Troy Simonson is the CEO of Revo Health, a healthcare innovation company that provides business support to independent, physician-owned and led medical practices across the United States. Prior to dedicating his time solely to Revo, Troy was also CEO of Twin Cities Orthopedics (TCO), a large independent specialty practice of 35+ clinics and 120+ physicians in Minnesota.
Troy joined TCO in 2004 and was named its first CEO in 2013. Under his guidance, TCO experienced massive success, welcoming new physicians and locations across the Twin Cities metro and western Wisconsin, establishing strategic partnerships, and leading joint ventures with local organizations.
In 2017, Troy led the formation of Revo Health. The momentum continued into 2019, when TCO and Revo led the development of Infinite Health Collaborative (i-Health), an independent multi-specialty practice with 185+ physicians and 2,000+ employees across several different clinical specialties
Give us Revo’s elevator pitch.
Revo’s mission is to support innovative physician leaders in their pursuit of dynamic change by designing affordable, scalable, value-based care solutions.
What led to you found Revo?
Revo was founded by the physicians of Twin Cities Orthopedics in 2017, so we could help other independent physician practices remain independent and thrive. Recently, we have started to expand services beyond the Minneapolis/St. Paul metro market.
As a leader, did your role change during COVID-19?
As a leader, the role of providing high-quality, innovative leadership did not change. Of course, COVID-19 did require us to shift our leadership focus to support new areas that historically did not need the same level of attention.
Did your company experience changes as a result of the pandemic?
Absolutely. We had to adapt during the pandemic and remain nimble to the ever-changing environment. We created different work environments, found creative ways to continue meeting with clients, and adjusted our strategic plans.
What are the big milestones coming in the next few years for Revo?
Continued growth, development of our team, and a focus on expanding value-add services to physician leaders.
How do you balance leading a startup with your everyday life?
Everyone has a different strategy in balancing everyday life, and mine has always been ensuring family events are priorities. Many family events will only happen once, whereas business strategies can flex.
What’s one thing people get wrong about startup life?
Revo started as a spinoff from Twin Cities Orthopedics, so my perspective is a little different from most true startups. Still, moving into more of a sales role has taught me that we no longer control the timeline. Also, the growth opportunities are exciting; however, the key is balancing the growth and company scale while maintaining high-quality services.
What is the best advice you’ve received in your career? The worst?
One simple strategy: hire individuals who can perform your job. The worst? Any growth is good. There are times you have to say no to ensure the growth fits with your company values and culture.

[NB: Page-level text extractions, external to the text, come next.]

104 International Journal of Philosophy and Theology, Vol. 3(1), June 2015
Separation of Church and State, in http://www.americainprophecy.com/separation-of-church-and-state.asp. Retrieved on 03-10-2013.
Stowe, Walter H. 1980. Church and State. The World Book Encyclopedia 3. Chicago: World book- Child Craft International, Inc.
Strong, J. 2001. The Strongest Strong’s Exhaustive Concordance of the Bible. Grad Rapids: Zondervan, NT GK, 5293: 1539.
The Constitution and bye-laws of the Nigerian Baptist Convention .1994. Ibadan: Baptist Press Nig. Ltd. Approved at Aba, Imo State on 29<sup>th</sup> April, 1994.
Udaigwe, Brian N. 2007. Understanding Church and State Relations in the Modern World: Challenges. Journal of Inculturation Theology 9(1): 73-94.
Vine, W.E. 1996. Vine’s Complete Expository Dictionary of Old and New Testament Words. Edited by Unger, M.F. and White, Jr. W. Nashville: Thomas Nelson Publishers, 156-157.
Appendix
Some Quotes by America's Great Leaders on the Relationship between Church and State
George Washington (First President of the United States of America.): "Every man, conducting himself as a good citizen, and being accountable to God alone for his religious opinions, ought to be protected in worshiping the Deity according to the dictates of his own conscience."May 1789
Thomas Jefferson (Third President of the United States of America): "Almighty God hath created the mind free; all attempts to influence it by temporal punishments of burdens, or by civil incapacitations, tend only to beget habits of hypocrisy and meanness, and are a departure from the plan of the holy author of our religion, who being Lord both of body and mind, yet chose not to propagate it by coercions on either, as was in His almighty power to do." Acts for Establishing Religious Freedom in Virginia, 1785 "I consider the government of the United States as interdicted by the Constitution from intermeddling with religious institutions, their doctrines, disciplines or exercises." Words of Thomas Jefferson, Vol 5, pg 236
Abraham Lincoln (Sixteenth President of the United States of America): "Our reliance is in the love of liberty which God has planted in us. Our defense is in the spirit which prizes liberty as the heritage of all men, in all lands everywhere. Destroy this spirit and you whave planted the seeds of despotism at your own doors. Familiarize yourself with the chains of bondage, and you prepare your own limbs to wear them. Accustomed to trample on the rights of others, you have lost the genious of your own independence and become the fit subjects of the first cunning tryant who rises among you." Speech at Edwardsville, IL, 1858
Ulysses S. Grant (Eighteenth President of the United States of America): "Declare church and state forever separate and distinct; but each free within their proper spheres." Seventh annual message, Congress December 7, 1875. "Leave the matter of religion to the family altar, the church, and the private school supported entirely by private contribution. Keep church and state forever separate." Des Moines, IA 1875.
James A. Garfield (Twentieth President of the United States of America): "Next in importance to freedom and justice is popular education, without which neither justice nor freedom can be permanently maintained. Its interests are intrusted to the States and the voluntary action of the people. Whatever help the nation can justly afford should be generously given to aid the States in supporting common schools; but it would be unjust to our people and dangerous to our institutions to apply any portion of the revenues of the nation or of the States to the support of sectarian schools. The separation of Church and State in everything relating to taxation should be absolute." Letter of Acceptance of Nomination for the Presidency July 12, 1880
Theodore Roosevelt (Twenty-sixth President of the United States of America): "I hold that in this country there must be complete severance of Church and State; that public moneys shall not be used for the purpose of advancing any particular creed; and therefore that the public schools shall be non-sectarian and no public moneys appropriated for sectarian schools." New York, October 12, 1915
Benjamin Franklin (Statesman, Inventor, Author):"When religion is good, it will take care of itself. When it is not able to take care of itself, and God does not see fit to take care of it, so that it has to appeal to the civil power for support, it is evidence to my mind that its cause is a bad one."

What is one personal goal for the upcoming year?
Increase my focus on wellness.
How do you relax or decompress?
Any activity outdoors and watching our kids play sports. I believe many life lessons can be learned through participation in athletics.
What do you enjoy most about the Medical Alley community?
The focus by the community on innovation. I enjoy surrounding myself with individuals who are constantly looking to evolve the status quo and find ways to improve.